### Exercise set
(1) Answer these questions using the thread on reading English-language poetry below.
(a) Whose poetry had the original poster already read because of an interest in Russian literature?
(b) Which two publications are suggested as ones to pick up any issue of?
(c) Which book is recommended because each poem in it is translated into English from many different languages?
(2) Write out the stretch of the poetry thread below from "Love it. Being" through "to it. Thanks.", keeping every word as it appears.

Hi all,
I jump on here to ask these questions as a non-native english speaker and because I found myself increasingly reading this territory posts, rhymes and suggestions.
Now my questions are:
- what's your best suggestion for someone that wants to start reading and studying american and english poetry?
- Do you have a path in mind?
- Some specific authors?
I've already gone through some Brodsky poetry because of my interest in russian literature. That's my starting point I guess.
Any suggestion about authors, specific collections, paths to follow or any of that is very welcome!
Hi! I love the curiosity about poetry going on around these parts.
#656300 this came up on 8/20
It sounds like you want a comprehensive overview approach, and I like that, because looking at poetry explains much about human nature and our histories that you can't always get from other things. You could begin with Beowulf if you really want to go deep, that's where my British Literature course began. Other notable early writers would be Alexander Pope, Shakespeare. Get into T.S. Eliot and William Wordsworth for sure. For the Americans, you gotta look at Charles Bukowski, people love him. I love Billy Collins. I don't believe in a path, necessarily, because that's a little too academic for poetry, I think. So that's why my suggestion is get lost in a library, put your curiosity before you and sniff it out in books that you can touch. Oh pick up any issue of Poetry magazine or The Paris Review.
Love it. Being lost in an unknown section of a public library is why I still keep buying and reading paper books and I didn't completely surrender to ebooks and pdfs
Being lost in poetry is going to be hell of a ride, I'm looking forward to it. Thanks.
I would encourage to share what you like (or what you don't like) here! I should do that more
I always felt that a bit odd since my mother tongue is not english nor any other widely spoken language. I usually tend to read poetry in italian because it's what turns me on with regards to emotions and feelings. English always felt a bit of a technical-only language for me, at least until few months ago. I'm trying to deal with this at the moment, that's why I asked this here.
Interesting! This is my all-time favorite poem, I wonder how it will come across to you.
Love the audio version, that's very musical I would say. A lot to digest :-)
I would also highly recommend A Book of Luminous Things because each poem is translated to English from many different languages and it's an incredible book
man I didn't mention any women....but shout out Sylvia Plath, that's my bitch
The best I can do is tag our resident @plebpoet for you.
I second this!
Thanks! I hope PlebPoet will take few mins and drop a comment here to give some suggestions, thanks!
I think @StillStackinAfterAllTheseYears would be best suited to answer this question for you. His knowledge of English language poetry is extensive.
Thanks for the suggestion, in fact I looked extensively at his items and profile and he seems very grounded on that. I hope he'll take time to drop a comment here! Thanks
Sorry, I was mostly offline yesterday, but I think between the comments here and in #656300, most of the bases are covered. It's hard approaching poetry in a language that's not your native one, since emotion and imagery are the easiest things to lose in translation, but approaching a variety of poets and genres to see what clicks with seems like the best way to start.
I am not a huge fan of poetry but you should buy some book 📙 and share with your friend reading poetry together is too interesting
that's a good idea! reading poetry together is super cool, just pick up anything and think about it/talk about it
Thanks for the advice, that's a good one. So the key is probably to jump on any bandwagon and see if that fits my taste or not.
Yeah! could look through a few of these lists to see if you like the general substance - romantics, beatniks, confessional, transcendentalists
Definitely jumping on these
I'd answer your questions as follows.
The path to follow is something you should all ready have some idea of. Start at the classics. Melville, Hemingway, etc. Even if you don't learn anything valuable there writing-wise, you learn something that defines the culture you have said you wish to understand better. Do that enough, and you will find a piece of literature or work that you "get" as being something iconic--at least to you. That is your first rung on the ladder to literary movement/advancement.

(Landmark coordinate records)

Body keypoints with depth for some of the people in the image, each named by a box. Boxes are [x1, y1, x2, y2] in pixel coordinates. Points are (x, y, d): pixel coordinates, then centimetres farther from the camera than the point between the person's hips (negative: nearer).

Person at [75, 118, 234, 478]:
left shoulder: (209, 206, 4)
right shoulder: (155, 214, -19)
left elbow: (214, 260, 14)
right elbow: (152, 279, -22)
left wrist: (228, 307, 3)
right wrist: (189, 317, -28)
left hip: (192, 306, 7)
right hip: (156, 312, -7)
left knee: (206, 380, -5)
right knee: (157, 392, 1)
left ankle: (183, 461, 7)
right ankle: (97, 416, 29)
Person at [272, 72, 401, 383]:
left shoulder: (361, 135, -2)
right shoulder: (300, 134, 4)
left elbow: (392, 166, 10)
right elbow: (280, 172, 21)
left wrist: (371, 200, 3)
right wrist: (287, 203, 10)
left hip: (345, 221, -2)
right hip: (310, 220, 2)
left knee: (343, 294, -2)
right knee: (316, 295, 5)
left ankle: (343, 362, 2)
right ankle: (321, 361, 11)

### Answers given
(1)
(a) Brodsky
(b) Poetry magazine and The Paris Review
(c) A Book of Luminous Things

(2)
Love it. Being lost in an unknown section of a public library is why I still keep buying and reading paper books and I didn't completely surrender to ebooks and pdfs
Being lost in poetry is going to be hell of a ride, I'm looking forward to it. Thanks.